Gelişmeleri Prof. Dr. Kerem Alkin, A Haber canlı yayınında değerlendirdi. Alkin'in değerlendirmeleri şöyle:

"Hazine ve Maliye Bakanımız Sn. Berat Albayrak da, Ticaret Bakanımız Sn. Ruhsar Pekcan da çok net bir şekilde Türkiye'nin dünyadaki diğer merkez bankalarıyla bu tür swap anlaşmalarının önceliğinin dış ticarette daha çok ülkelerin kendi yerel paralarını kullanma noktasında bir öncelik arz ettiğini ifade etmekteydiler. Birkaç sene öncesinde Türkiye'nin dış ticaret işlemlerinde TL cinsinden işlemlerin toplamdaki payı yüzde 5'lere zor geliyordu. Bugün ise çok kısa bir süre içerisinde bu rakamın yüzde 10'ları aştığına şahit olduk. Bu yönüyle bakıldığında önümüzdeki dönemde ülkeler pek çok nedene bağlı olarak ülkelerin yerel para birimlerini kullanarak ticaret yapmaya daha fazla eğitim gösterecekler. Herkes artık sadece dolarla veya euro ile işlem yapmak istemiyor doğal olarak. Kendi yerel para birimlerini de ticarette kullanmak istiyorlar. Bu amaçla daha önce Katar Merkez Bankası ile aramızda 5 milyar dolar düzeyinde bir limitle oluşturulmuş olan swap anlaşmasını 15 milyar dolara yükseltmiş durumdayız.



TELAŞ VEYA KOŞUŞTURMA SÖZ KONUSU DEĞİL!
Türkiye bu tür swap düzenlemelerini bilhassa dış ticaret ve diğer ekonomik işlemlerde ülkelerin doğrudan birbirleriyle yerel para birimlerini kullandırma amacıyla yapıyor. Oluşturulmaya çalışılan bütün olumsuz havaya rağmen Türkiye'nin ekonomi yönetiminin ve Merkez Bankamızın rezerviyle ilgili olarak özel bir telaşı olmadığını, bu swap anlaşmalarıyla ilgili bir koşuşturma olmadığını, Türkiye'nin bunları özellikle ülkelerin karşılıklı menfaatleri söz konusu olacak ise bu anlaşmaları yürüttüğünü de vurgulamak lazım.

JAPONYA İLE ANLAŞMA MASADA MI?
Japonya ile aramızda bir swap anlaşması belki olabilir.
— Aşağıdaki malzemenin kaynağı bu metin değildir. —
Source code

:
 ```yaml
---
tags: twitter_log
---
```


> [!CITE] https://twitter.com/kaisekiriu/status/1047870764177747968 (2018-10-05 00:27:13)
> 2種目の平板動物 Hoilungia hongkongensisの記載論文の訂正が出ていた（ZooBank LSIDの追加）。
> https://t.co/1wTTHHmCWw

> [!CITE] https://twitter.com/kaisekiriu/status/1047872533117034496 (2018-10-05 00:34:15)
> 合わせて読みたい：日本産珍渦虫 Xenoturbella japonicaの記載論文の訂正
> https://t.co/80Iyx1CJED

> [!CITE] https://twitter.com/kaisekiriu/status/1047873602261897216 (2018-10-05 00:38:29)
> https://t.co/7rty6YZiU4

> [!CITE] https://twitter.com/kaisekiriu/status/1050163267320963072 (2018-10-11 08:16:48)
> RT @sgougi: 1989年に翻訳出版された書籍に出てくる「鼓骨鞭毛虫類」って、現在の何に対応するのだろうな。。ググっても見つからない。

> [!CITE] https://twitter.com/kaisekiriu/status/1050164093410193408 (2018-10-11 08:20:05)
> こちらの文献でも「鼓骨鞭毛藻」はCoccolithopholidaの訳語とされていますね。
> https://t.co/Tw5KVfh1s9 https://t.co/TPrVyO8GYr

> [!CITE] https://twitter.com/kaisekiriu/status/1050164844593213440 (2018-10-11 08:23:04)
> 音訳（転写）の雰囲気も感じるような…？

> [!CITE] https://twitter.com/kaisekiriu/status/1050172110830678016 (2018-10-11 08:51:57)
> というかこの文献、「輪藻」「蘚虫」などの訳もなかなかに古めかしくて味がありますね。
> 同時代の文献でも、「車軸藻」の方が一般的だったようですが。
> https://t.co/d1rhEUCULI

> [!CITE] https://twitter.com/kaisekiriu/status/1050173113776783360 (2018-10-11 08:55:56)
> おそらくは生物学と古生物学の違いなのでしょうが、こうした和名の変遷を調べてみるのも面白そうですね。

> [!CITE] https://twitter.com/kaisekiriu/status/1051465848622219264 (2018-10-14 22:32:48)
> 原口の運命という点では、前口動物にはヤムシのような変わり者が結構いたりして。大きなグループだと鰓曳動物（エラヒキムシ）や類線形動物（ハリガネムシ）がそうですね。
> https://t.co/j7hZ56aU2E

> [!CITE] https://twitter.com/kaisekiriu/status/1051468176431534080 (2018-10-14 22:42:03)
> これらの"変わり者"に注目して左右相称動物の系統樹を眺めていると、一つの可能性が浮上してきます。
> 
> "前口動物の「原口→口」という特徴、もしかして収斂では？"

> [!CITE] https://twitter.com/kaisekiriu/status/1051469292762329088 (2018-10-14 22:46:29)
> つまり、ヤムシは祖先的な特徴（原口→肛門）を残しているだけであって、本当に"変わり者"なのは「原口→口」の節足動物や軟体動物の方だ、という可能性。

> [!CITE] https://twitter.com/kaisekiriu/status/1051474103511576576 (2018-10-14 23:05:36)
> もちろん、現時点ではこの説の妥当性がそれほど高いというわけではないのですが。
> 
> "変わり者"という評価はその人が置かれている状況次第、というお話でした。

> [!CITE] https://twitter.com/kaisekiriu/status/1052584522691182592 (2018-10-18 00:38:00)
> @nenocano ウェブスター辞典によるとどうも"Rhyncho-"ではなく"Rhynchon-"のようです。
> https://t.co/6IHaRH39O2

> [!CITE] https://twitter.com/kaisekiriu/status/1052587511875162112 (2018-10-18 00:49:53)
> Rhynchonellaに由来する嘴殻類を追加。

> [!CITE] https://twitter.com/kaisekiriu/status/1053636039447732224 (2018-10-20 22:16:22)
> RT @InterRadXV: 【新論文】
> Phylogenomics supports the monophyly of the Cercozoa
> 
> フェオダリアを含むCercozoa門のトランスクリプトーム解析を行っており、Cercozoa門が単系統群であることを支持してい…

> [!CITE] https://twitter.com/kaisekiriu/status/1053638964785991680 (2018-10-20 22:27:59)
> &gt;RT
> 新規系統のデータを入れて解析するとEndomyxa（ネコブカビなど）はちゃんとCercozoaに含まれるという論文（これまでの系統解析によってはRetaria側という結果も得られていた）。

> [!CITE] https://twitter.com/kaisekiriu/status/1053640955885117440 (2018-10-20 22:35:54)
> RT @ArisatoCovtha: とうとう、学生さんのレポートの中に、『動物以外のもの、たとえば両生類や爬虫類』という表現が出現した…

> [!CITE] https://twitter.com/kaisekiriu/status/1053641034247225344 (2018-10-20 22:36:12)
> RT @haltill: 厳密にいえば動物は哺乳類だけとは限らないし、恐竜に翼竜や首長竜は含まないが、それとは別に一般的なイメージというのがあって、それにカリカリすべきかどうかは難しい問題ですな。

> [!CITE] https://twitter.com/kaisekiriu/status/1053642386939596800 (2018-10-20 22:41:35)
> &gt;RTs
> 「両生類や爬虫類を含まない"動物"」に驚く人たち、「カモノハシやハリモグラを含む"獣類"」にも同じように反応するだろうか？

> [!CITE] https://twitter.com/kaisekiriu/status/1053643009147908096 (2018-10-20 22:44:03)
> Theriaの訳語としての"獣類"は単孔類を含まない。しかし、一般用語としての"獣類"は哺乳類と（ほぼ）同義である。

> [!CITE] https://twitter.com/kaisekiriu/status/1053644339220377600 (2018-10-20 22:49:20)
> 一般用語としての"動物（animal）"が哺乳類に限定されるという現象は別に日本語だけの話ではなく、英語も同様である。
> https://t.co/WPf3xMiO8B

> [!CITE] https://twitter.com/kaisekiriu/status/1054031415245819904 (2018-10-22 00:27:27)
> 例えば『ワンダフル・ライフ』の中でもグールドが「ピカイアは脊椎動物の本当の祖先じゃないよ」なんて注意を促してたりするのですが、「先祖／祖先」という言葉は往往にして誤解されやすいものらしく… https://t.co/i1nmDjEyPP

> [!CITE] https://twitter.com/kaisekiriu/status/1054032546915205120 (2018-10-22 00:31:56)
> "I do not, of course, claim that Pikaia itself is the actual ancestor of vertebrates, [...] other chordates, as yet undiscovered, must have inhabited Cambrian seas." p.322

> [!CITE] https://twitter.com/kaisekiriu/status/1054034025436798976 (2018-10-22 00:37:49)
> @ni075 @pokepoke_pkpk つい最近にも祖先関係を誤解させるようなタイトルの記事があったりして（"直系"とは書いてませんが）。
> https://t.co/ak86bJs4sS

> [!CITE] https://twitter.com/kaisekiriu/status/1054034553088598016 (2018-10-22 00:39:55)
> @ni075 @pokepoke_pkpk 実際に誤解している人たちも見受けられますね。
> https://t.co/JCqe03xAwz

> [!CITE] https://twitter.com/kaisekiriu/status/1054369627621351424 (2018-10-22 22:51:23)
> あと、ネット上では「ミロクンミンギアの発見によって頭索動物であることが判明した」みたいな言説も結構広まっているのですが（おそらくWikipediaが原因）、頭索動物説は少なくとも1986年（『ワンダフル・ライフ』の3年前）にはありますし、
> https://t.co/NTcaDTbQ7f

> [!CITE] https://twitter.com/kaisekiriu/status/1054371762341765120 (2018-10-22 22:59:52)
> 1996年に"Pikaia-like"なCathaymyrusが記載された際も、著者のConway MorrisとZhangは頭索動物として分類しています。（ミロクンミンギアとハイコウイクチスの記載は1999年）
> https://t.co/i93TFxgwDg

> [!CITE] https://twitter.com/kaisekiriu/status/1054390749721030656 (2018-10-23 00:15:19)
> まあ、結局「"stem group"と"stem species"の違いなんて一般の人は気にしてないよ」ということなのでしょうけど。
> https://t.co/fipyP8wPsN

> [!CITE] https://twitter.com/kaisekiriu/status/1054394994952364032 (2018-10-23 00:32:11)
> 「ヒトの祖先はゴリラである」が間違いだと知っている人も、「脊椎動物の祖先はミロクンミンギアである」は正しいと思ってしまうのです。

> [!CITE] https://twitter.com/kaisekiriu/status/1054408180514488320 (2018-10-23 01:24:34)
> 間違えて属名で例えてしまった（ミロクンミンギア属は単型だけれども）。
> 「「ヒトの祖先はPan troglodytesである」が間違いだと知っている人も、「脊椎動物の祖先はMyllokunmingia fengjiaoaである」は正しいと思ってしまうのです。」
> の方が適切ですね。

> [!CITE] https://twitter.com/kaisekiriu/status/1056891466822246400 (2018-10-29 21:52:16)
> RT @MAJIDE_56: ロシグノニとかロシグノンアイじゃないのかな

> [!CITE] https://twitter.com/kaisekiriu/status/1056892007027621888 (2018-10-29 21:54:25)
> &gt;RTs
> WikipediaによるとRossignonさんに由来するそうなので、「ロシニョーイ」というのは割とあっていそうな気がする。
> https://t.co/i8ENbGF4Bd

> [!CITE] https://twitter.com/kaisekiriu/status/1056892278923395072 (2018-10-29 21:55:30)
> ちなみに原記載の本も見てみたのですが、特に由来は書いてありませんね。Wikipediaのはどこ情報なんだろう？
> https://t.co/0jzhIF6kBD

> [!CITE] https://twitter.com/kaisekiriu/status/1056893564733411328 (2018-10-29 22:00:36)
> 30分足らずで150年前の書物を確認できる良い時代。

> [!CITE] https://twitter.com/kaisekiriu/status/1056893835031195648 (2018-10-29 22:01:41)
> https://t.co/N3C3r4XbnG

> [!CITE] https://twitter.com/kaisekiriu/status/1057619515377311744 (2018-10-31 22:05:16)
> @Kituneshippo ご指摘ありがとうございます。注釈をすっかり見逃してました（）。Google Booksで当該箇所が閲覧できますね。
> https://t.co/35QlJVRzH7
Bunu da gerçekleştirebiliriz. Çünkü Japonya ile bizim çok geçmişe dayanan kuvvetli ilişkilerimiz var. Japonya uzunca bir zamandan bu yana Türkiye'nin alt ve üst yapı yatırımlarında Türk mühendisleriyle ortak mühendislik çalışmaları yürüten, bizim teknik manada çok güçlü ilişkilerimiz olan bir ülke. Nitekim yarın Çam ve Sakura Hastanasi açılacak ve gerek Sn. Cumhurbaşkanımız gerekse Japon Başbakanı'nın katılımıyla bu tören gerçekleştirilecek. Bu vesileyle de Japonya ile ilişkilerimizin birçok projede bu kadar yoğun iş birliğinin etkili bir şekilde yürütüldüğü bir dönemde bir swap anlaşmasının olması da çok şaşırtıcı olmaz. Olacak diye de bir şart yok. Ama genel manada piyasalar açısında bugün hem Katar'la ilgili açıklamanın gelmiş olması, hem de BDDK'nın açıklaması son derece anlamlı ve değerli."